» **AVAILABLE DATA**

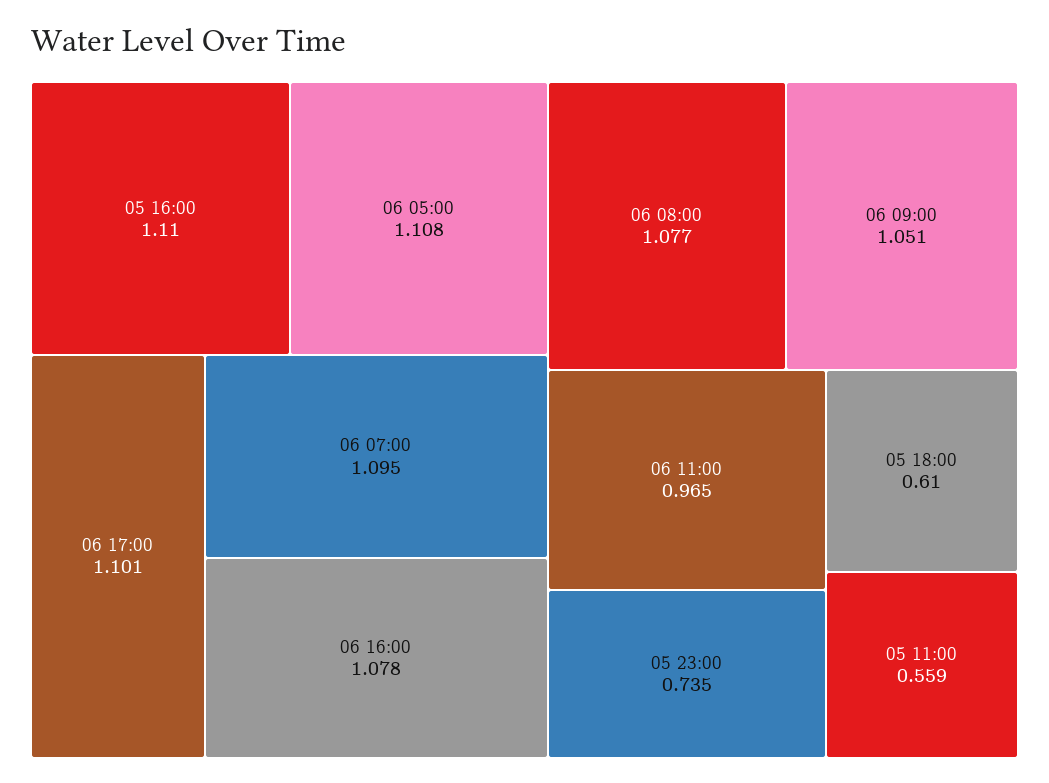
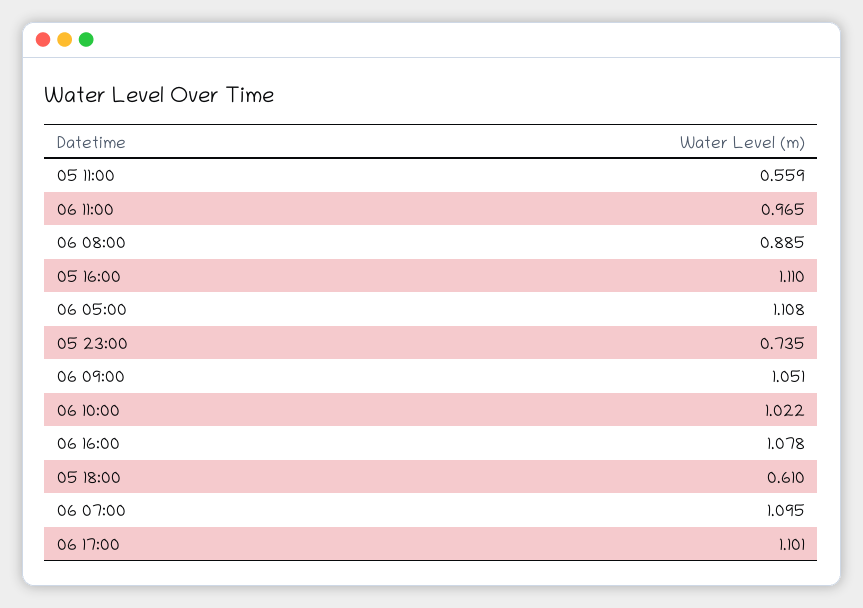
06 08:00: 1.077 -> 0.885
06 10:00: none -> 1.022

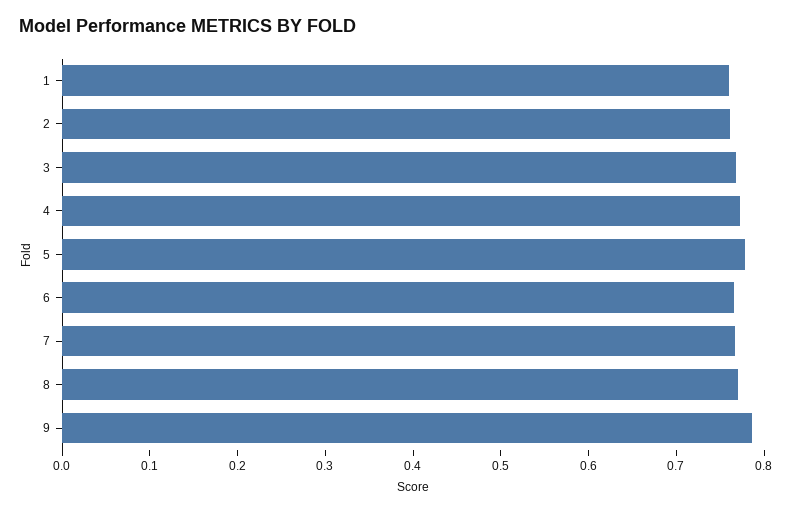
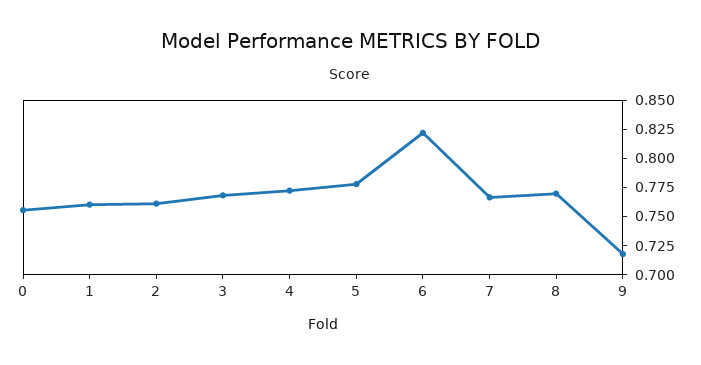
6: 0.76 -> 0.825
9: 0.78 -> 0.725
0: none -> 0.75

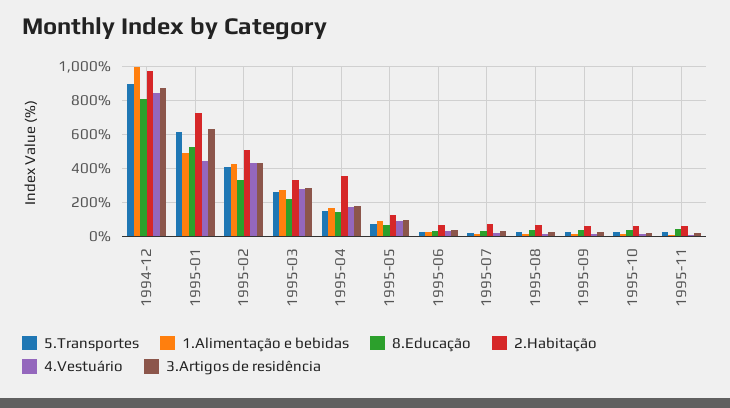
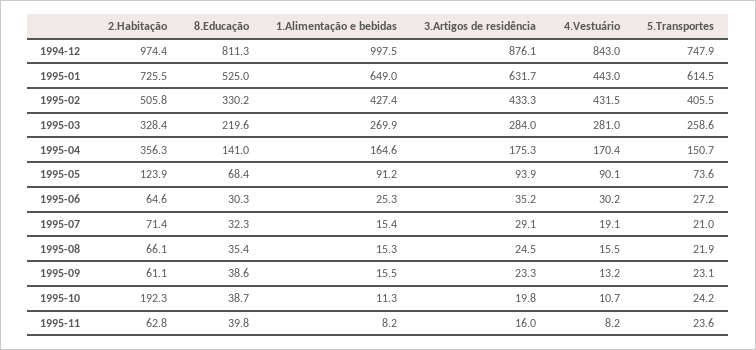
5.Transportes, 1994-12: 900 -> 747.9
1.Alimentação e bebidas, 1995-01: 500 -> 649
2.Habitação, 1995-10: 50 -> 192.3

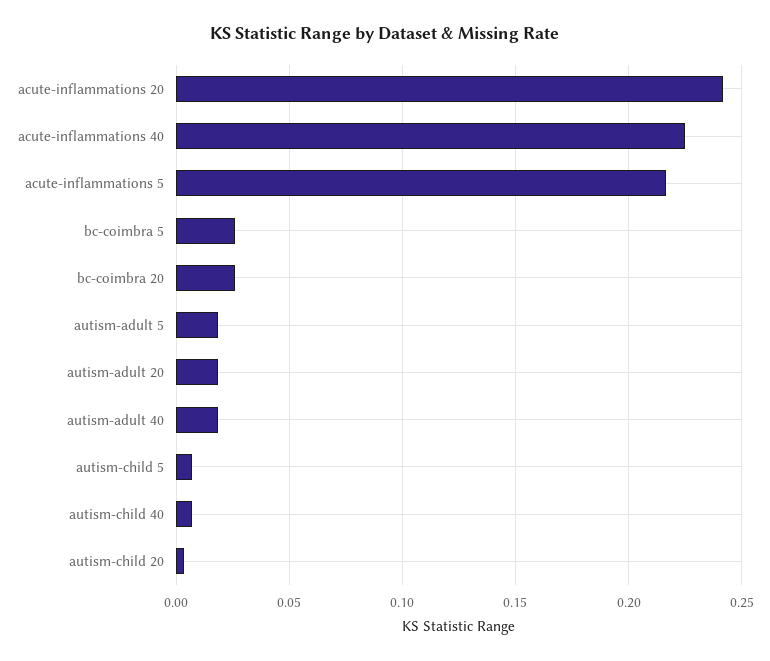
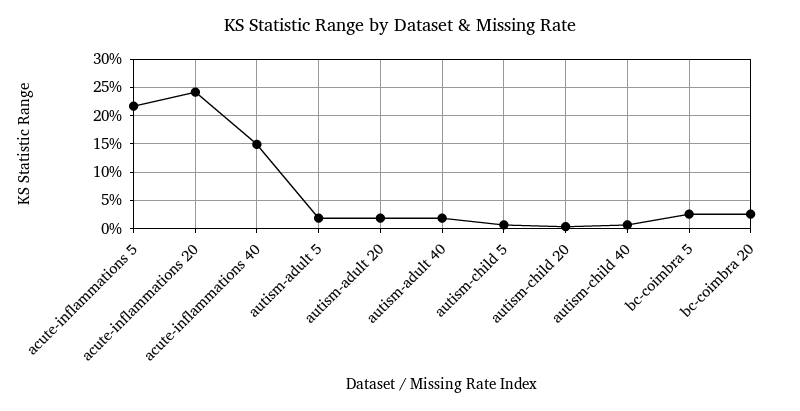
acute-inflammations 40: 0.225 -> 0.15

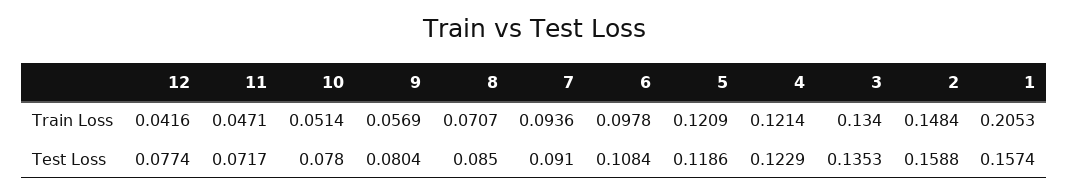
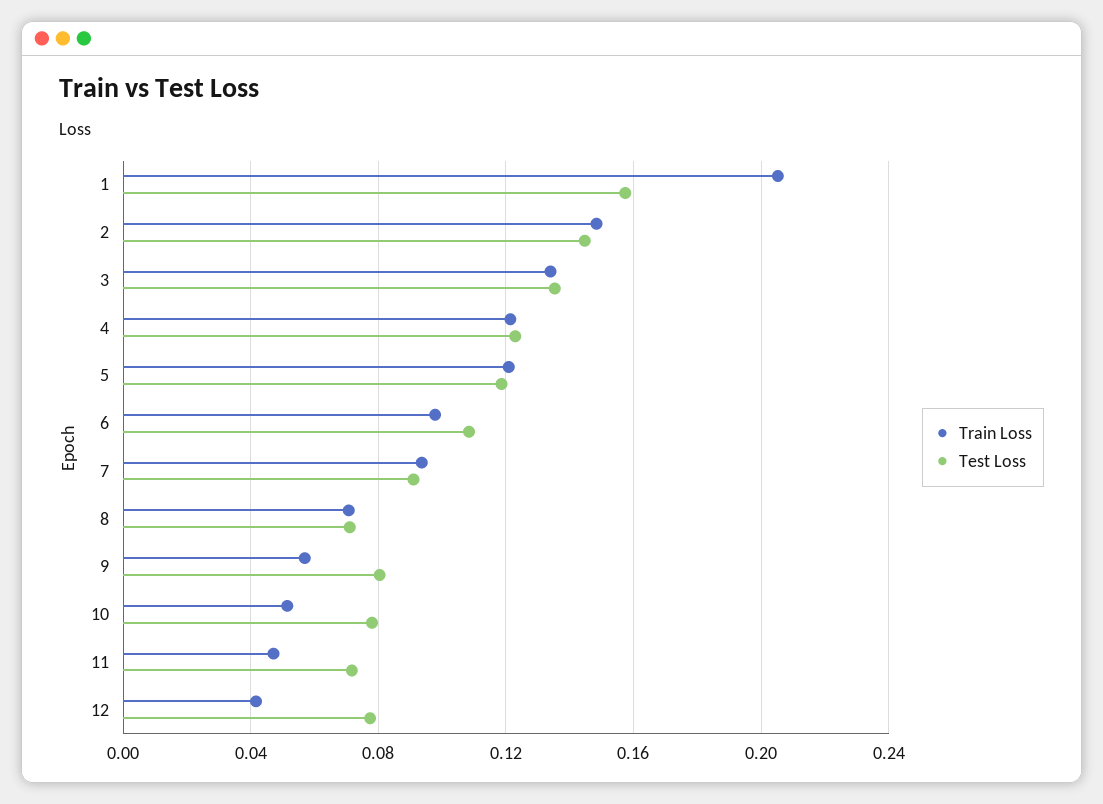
Test Loss, 8: 0.085 -> 0.07
Test Loss, 2: 0.1588 -> 0.145

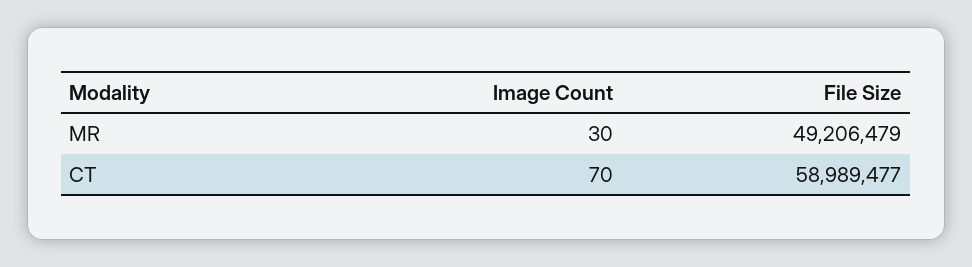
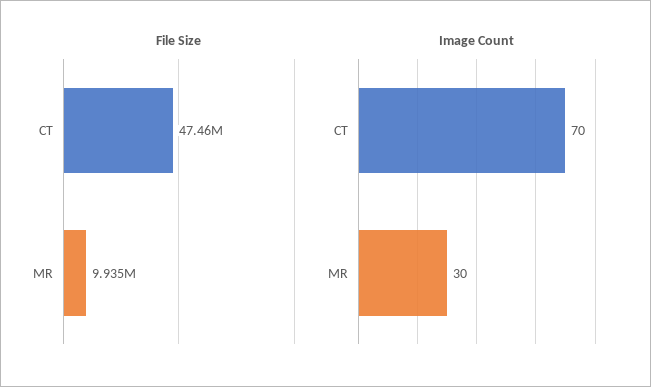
File Size, MR: 49206479 -> 9935000
File Size, CT: 58989477 -> 47460000

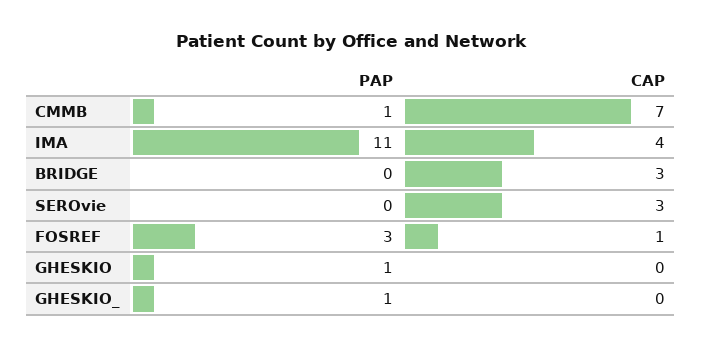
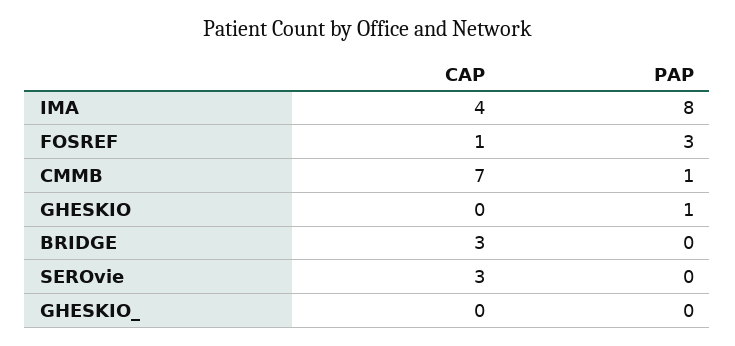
PAP, IMA: 11 -> 8
PAP, GHESKIO_: 1 -> 0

» **THE PROBLEM**
Above are the records; copy each line from them that includes the string "Test".

» **RESPONSE TO THIS TASK**
Test Loss, 8: 0.085 -> 0.07
Test Loss, 2: 0.1588 -> 0.145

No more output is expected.